提示文章:
╭──

あの何らかの手が加えられた怪しい油で揚げられたポテトの匂い。車内に充満して臭いったらありゃしない。本当に勘弁してほしいものですよね。

何でその場で食ってこないんだこの馬鹿野郎が。周りの迷惑考えろこんの馬鹿野郎が!!ってなりますよね。

 

話は変わりまして、

あのね、私ね、プロサラリーマンなので今日が今年初めてのお給料日だったのね。

それでね、なんか自分へのご褒美ーとか思ったのね。それがね、マックだったのね。

なかなか食べる機会もないし、揚げたてのポテト食べたいなーなんて思っちゃったのね。

あれ思い始めたらもう止まらないのね。

キーボード打っててもテリヤキバーガーにするかビッグマックにするかフィレオフィッシュにするか、ナゲットもつけちゃおうかしら、つけるならソースはバーベキューかないや趣向を変えてマスタードかな、思い切って両方つけちゃおうかなって思いが止まらないし、ミーティングしててもこの人は絶対えびフィレオ頼むんだろうな、ポテトなしでコーヒーとかつけて今日はジャンクな夜ご飯☆手作りサラダもつけて少しでもヘルシーにね☆なんてやるのかなとかもう止まらないの。

╰──

入力エントリ:
╭──

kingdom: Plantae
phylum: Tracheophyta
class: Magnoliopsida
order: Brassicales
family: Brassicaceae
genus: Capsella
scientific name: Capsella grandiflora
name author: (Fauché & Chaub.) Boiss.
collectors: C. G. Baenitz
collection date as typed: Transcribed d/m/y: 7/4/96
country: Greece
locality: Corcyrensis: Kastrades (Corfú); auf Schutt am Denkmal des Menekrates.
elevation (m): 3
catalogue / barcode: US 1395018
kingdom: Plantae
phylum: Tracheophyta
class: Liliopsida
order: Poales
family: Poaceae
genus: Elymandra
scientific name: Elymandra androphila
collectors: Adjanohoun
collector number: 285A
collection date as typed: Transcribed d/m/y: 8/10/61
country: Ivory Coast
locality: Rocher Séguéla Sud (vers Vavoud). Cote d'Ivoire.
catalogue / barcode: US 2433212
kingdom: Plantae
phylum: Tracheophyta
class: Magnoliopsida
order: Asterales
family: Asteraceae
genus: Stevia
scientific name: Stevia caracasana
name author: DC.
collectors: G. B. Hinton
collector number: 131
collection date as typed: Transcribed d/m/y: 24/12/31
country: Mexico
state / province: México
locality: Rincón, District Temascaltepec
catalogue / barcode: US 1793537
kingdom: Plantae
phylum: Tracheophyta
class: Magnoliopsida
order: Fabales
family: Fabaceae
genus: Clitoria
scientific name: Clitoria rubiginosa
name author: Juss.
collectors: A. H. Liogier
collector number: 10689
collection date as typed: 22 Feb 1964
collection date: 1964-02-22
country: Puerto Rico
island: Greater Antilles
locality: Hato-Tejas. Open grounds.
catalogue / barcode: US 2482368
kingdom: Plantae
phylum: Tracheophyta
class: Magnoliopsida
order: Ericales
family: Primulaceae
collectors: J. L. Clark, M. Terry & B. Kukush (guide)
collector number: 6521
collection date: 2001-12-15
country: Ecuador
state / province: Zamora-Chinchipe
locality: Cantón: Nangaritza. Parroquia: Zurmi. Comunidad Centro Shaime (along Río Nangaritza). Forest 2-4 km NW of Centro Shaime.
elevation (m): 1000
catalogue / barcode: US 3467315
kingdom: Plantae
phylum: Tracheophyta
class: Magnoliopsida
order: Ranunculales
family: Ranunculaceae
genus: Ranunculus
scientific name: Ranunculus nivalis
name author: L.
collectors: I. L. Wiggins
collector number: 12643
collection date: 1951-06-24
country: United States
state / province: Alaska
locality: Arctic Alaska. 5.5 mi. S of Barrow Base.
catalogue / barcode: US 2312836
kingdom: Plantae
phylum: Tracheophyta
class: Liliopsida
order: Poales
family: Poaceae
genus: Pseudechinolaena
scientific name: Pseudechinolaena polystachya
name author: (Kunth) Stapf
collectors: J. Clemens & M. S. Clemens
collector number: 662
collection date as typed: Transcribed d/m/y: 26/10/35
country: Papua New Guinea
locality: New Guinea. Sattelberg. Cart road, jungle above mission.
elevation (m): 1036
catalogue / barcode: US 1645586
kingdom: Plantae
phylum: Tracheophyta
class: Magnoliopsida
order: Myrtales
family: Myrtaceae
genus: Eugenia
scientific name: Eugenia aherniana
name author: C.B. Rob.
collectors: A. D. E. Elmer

╰──

依頼文 1: マックのポテトについての文章を、一字一句変えずに全文抜き出してほしい。
依頼文 2: エントリの最初の行から始めて、「name author: L.」を含む行で終わる部分を、両端の行も含めてそのまま写してほしい。その範囲の行だけを書き、ほかは含めないこと。
文章とエントリのあいだに関係はない。

回答 1:
あの何らかの手が加えられた怪しい油で揚げられたポテトの匂い。車内に充満して臭いったらありゃしない。本当に勘弁してほしいものですよね。

何でその場で食ってこないんだこの馬鹿野郎が。周りの迷惑考えろこんの馬鹿野郎が!!ってなりますよね。

 

話は変わりまして、

あのね、私ね、プロサラリーマンなので今日が今年初めてのお給料日だったのね。

それでね、なんか自分へのご褒美ーとか思ったのね。それがね、マックだったのね。

なかなか食べる機会もないし、揚げたてのポテト食べたいなーなんて思っちゃったのね。

あれ思い始めたらもう止まらないのね。

キーボード打っててもテリヤキバーガーにするかビッグマックにするかフィレオフィッシュにするか、ナゲットもつけちゃおうかしら、つけるならソースはバーベキューかないや趣向を変えてマスタードかな、思い切って両方つけちゃおうかなって思いが止まらないし、ミーティングしててもこの人は絶対えびフィレオ頼むんだろうな、ポテトなしでコーヒーとかつけて今日はジャンクな夜ご飯☆手作りサラダもつけて少しでもヘルシーにね☆なんてやるのかなとかもう止まらないの。

回答 2:
kingdom: Plantae
phylum: Tracheophyta
class: Magnoliopsida
order: Brassicales
family: Brassicaceae
genus: Capsella
scientific name: Capsella grandiflora
name author: (Fauché & Chaub.) Boiss.
collectors: C. G. Baenitz
collection date as typed: Transcribed d/m/y: 7/4/96
country: Greece
locality: Corcyrensis: Kastrades (Corfú); auf Schutt am Denkmal des Menekrates.
elevation (m): 3
catalogue / barcode: US 1395018
kingdom: Plantae
phylum: Tracheophyta
class: Liliopsida
order: Poales
family: Poaceae
genus: Elymandra
scientific name: Elymandra androphila
collectors: Adjanohoun
collector number: 285A
collection date as typed: Transcribed d/m/y: 8/10/61
country: Ivory Coast
locality: Rocher Séguéla Sud (vers Vavoud). Cote d'Ivoire.
catalogue / barcode: US 2433212
kingdom: Plantae
phylum: Tracheophyta
class: Magnoliopsida
order: Asterales
family: Asteraceae
genus: Stevia
scientific name: Stevia caracasana
name author: DC.
collectors: G. B. Hinton
collector number: 131
collection date as typed: Transcribed d/m/y: 24/12/31
country: Mexico
state / province: México
locality: Rincón, District Temascaltepec
catalogue / barcode: US 1793537
kingdom: Plantae
phylum: Tracheophyta
class: Magnoliopsida
order: Fabales
family: Fabaceae
genus: Clitoria
scientific name: Clitoria rubiginosa
name author: Juss.
collectors: A. H. Liogier
collector number: 10689
collection date as typed: 22 Feb 1964
collection date: 1964-02-22
country: Puerto Rico
island: Greater Antilles
locality: Hato-Tejas. Open grounds.
catalogue / barcode: US 2482368
kingdom: Plantae
phylum: Tracheophyta
class: Magnoliopsida
order: Ericales
family: Primulaceae
collectors: J. L. Clark, M. Terry & B. Kukush (guide)
collector number: 6521
collection date: 2001-12-15
country: Ecuador
state / province: Zamora-Chinchipe
locality: Cantón: Nangaritza. Parroquia: Zurmi. Comunidad Centro Shaime (along Río Nangaritza). Forest 2-4 km NW of Centro Shaime.
elevation (m): 1000
catalogue / barcode: US 3467315
kingdom: Plantae
phylum: Tracheophyta
class: Magnoliopsida
order: Ranunculales
family: Ranunculaceae
genus: Ranunculus
scientific name: Ranunculus nivalis
name author: L.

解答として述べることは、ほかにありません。